> Exercise goal
Would you copy exactly the lines in the data below from the one that has "ebsites linked to the TripTQ.com" through the one that has "Summary: Experts reviewing", dropping any pictures?

> Data excerpts
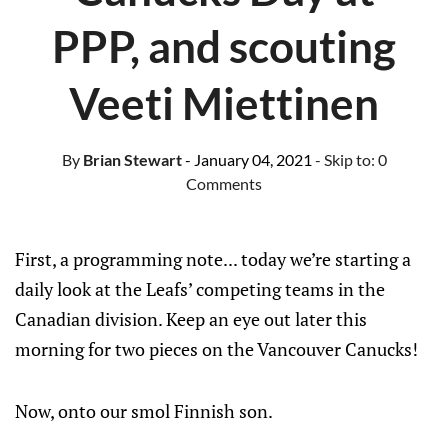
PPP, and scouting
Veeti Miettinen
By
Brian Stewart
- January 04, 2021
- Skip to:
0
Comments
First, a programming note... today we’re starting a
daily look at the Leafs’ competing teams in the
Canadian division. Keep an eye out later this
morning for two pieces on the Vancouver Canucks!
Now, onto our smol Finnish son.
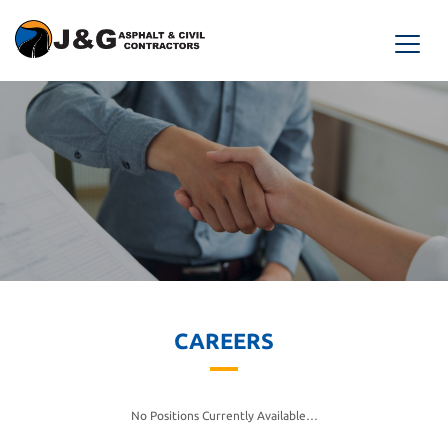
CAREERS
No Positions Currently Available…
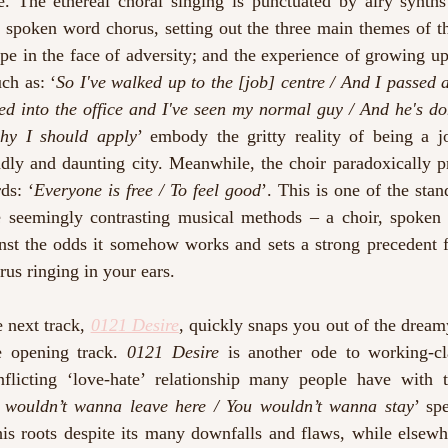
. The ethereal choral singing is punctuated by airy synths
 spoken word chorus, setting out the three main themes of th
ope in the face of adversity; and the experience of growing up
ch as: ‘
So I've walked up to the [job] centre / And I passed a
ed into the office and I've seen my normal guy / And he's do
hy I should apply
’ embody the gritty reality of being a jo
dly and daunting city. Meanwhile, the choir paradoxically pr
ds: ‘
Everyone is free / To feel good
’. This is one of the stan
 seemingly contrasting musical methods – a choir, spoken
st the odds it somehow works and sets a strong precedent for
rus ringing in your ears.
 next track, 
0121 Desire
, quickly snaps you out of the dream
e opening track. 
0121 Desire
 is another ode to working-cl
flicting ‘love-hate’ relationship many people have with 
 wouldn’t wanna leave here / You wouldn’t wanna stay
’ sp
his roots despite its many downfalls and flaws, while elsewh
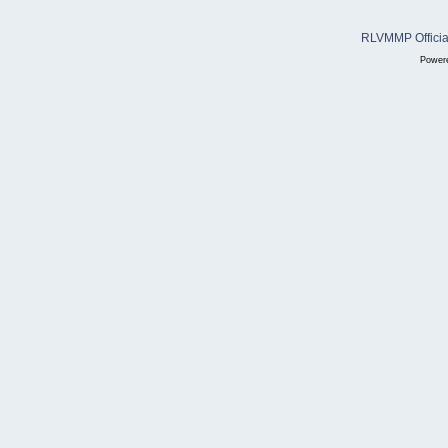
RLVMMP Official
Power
--
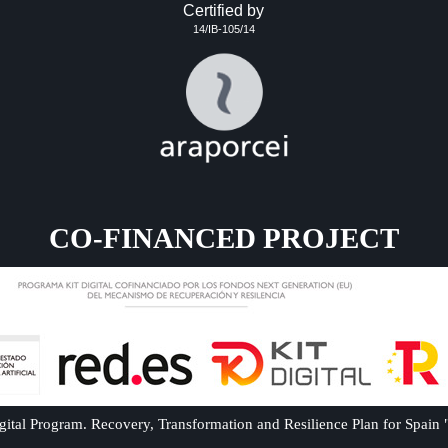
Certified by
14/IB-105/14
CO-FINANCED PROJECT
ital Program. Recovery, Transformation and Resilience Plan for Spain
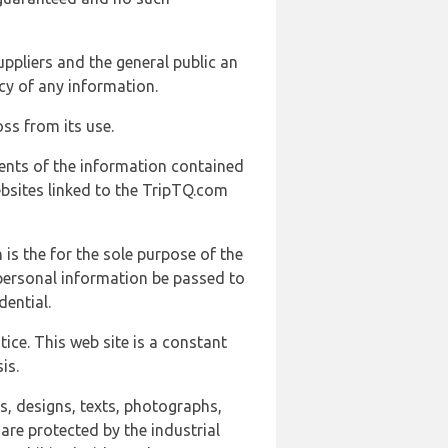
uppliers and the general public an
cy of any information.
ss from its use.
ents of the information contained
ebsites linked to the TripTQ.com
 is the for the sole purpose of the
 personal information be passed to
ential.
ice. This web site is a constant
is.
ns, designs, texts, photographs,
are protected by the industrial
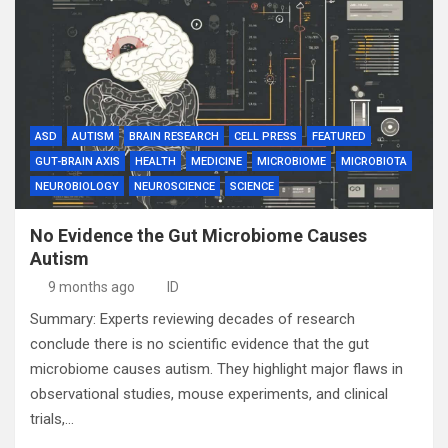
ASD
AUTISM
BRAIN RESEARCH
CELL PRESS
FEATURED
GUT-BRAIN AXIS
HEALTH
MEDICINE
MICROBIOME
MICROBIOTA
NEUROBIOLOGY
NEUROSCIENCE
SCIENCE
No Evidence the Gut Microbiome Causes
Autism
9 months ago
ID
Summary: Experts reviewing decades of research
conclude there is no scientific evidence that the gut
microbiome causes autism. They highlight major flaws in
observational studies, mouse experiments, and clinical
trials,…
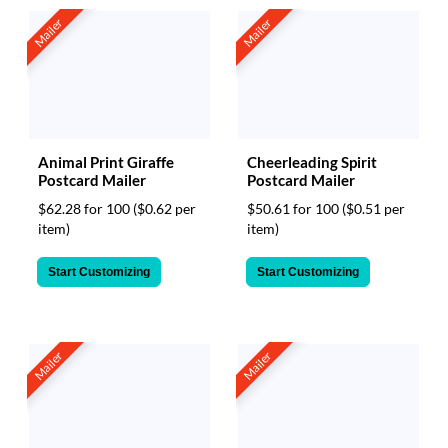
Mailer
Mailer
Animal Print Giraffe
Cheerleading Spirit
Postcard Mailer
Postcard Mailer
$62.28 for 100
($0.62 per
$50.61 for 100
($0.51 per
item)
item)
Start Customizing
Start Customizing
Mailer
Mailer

> Task result
ebsites linked to the TripTQ.com
 is the for the sole purpose of the
 personal information be passed to
ential.
ice. This web site is a constant
is.
ns, designs, texts, photographs,
are protected by the industrial
ASD
AUTISM
BRAIN RESEARCH
CELL PRESS
FEATURED
GUT-BRAIN AXIS
HEALTH
MEDICINE
MICROBIOME
MICROBIOTA
NEUROBIOLOGY
NEUROSCIENCE
SCIENCE
No Evidence the Gut Microbiome Causes
Autism
9 months ago
ID
Summary: Experts reviewing decades of research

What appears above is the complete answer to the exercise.